A Pax Christi USA Backgrounder on Capital Punishment

HISTORY

From 1930 to 1967, over 4,000 people were executed in the U.S. However, public outrage and legal challenges caused the practice to wane. By 1967, capital punishment had virtually halted in the United States, pending the outcome of several court challenges.

In 1976, the U.S. Supreme Court reinstated the death penalty in the case of Gregg v. Georgia. It ruled that the death penalty does not invariably violate the Constitution if administered in a manner designed to guard against arbitrariness and discrimination. Several states promptly passed or reenacted capital punishment laws.

Thirty-eight states now have laws authorizing the death penalty, as does the military. Ten states and the District of Columbia have abolished capital punishment. Alaska and Hawaii have never had the death penalty. Most executions have taken place in the states of the Deep South. As of May 1, 2000 there were more than 3,500 people on death row in the U.S.

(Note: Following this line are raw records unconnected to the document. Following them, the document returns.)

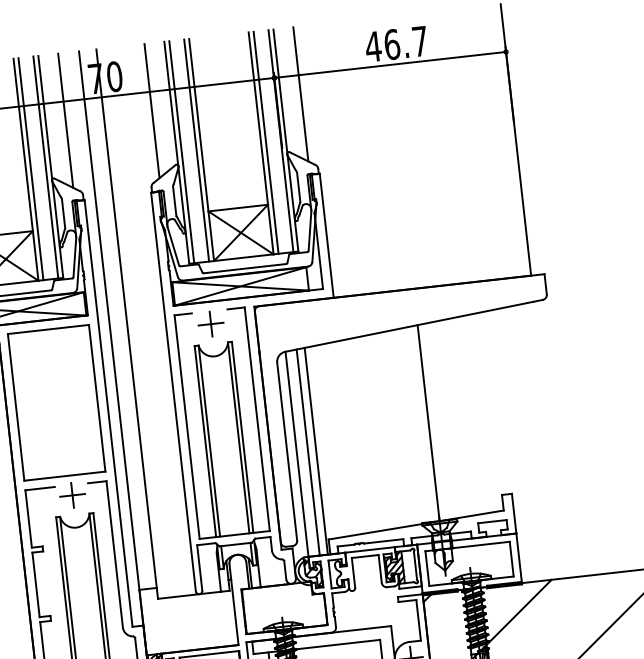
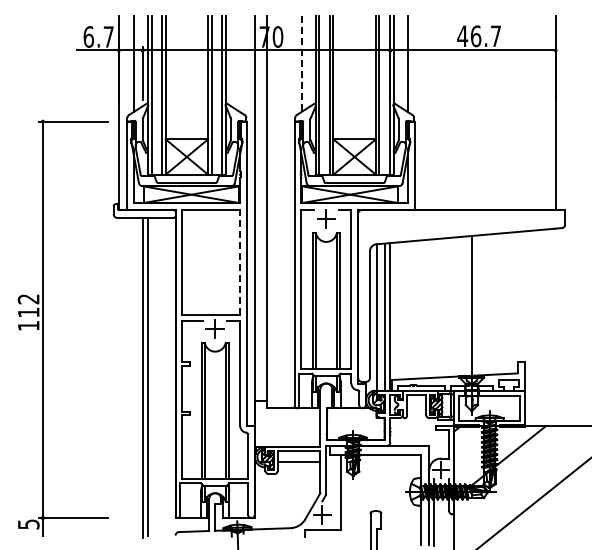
line: (151, 111) -> (301, 64), solid -> dashed
line: (66, 121) -> (240, 64), removed
line: (97, 397) -> (240, 261), solid -> dashed

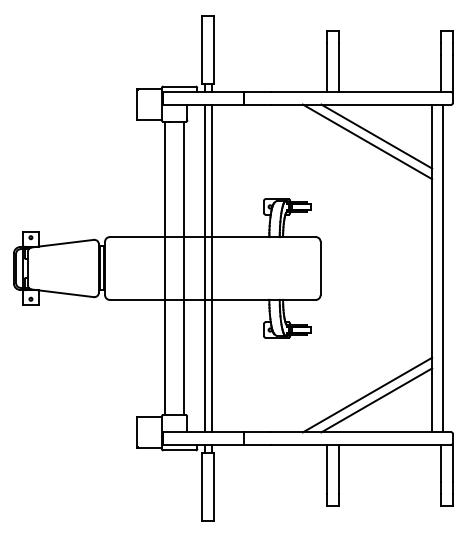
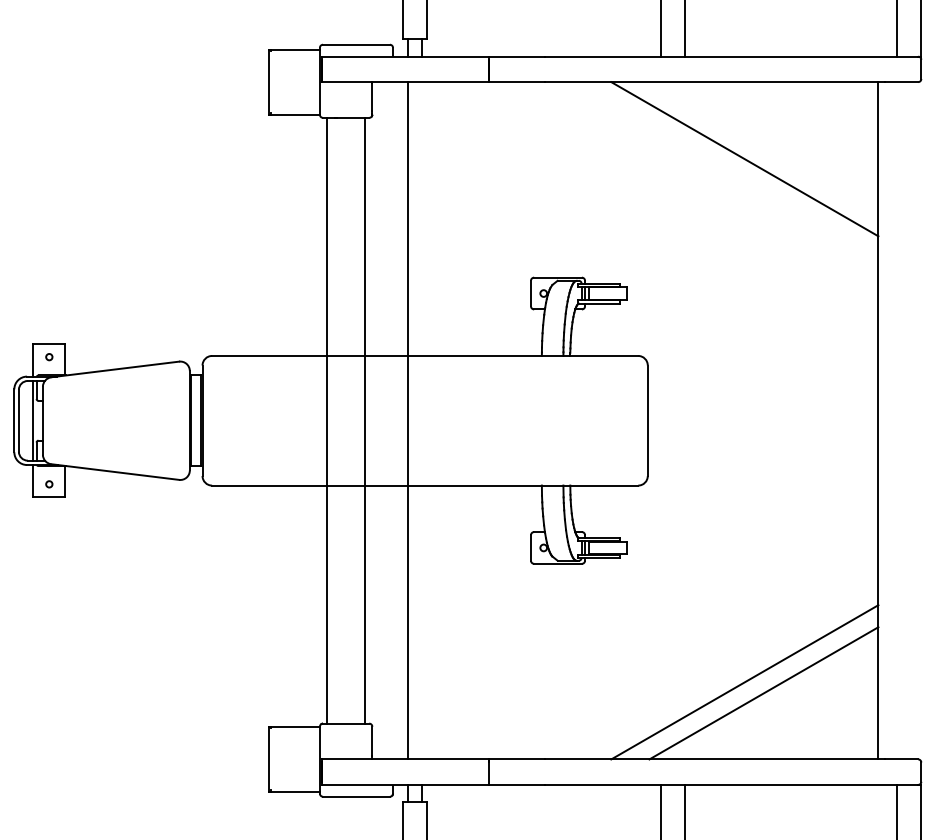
line: (376, 136) -> (763, 148), removed
line: (211, 268) -> (422, 420), removed
line: (442, 268) -> (899, 420), removed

Worldwide pressure to abolish the death penalty is growing. On April 3, 1998, the UN Commission on Human Rights approved a resolution calling for a moratorium on executions in countries which have the death penalty. The tremendous media attention given to the case of Karla Faye Tucker, reformed death row inmate, revealed to the world what the death penalty eliminates: the possibility of conversion.

Citing a "shameful record of convicting innocent people and putting them on death row," Gov. George Ryan halted all executions in Illinois on January 31, 2000. Legislation which would grant a national moratorium was introduced to Congress in early 2000.